▶ WHAT IS EXPECTED
From the entries that follow, gather each line holding the word "aquesta".

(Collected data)
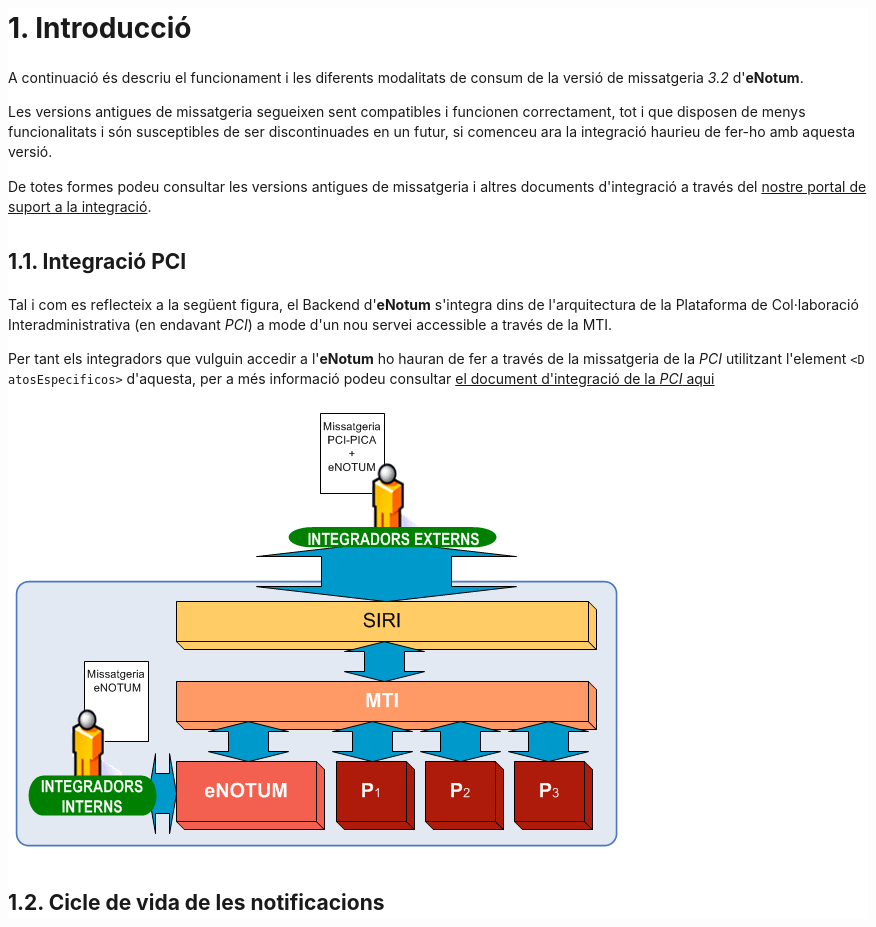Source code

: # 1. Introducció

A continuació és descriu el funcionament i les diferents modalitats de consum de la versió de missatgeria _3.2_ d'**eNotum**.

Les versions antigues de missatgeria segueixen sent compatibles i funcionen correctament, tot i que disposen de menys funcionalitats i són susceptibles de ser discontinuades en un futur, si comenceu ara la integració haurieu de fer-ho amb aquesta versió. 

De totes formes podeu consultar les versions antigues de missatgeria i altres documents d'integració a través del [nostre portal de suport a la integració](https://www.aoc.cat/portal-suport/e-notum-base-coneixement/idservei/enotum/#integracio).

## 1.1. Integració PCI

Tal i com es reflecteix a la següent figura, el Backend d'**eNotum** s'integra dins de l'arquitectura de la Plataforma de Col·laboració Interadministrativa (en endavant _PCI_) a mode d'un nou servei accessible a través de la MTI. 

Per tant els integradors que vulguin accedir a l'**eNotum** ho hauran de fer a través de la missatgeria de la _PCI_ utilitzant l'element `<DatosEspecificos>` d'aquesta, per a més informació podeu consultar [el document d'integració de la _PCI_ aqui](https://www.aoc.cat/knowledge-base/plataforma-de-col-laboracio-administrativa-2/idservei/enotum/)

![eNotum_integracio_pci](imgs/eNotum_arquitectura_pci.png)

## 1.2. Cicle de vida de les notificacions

▶ ANSWER
Les versions antigues de missatgeria segueixen sent compatibles i funcionen correctament, tot i que disposen de menys funcionalitats i són susceptibles de ser discontinuades en un futur, si comenceu ara la integració haurieu de fer-ho amb aquesta versió. 
Per tant els integradors que vulguin accedir a l'**eNotum** ho hauran de fer a través de la missatgeria de la _PCI_ utilitzant l'element `<DatosEspecificos>` d'aquesta, per a més informació podeu consultar [el document d'integració de la _PCI_ aqui](https://www.aoc.cat/knowledge-base/plataforma-de-col-laboracio-administrativa-2/idservei/enotum/)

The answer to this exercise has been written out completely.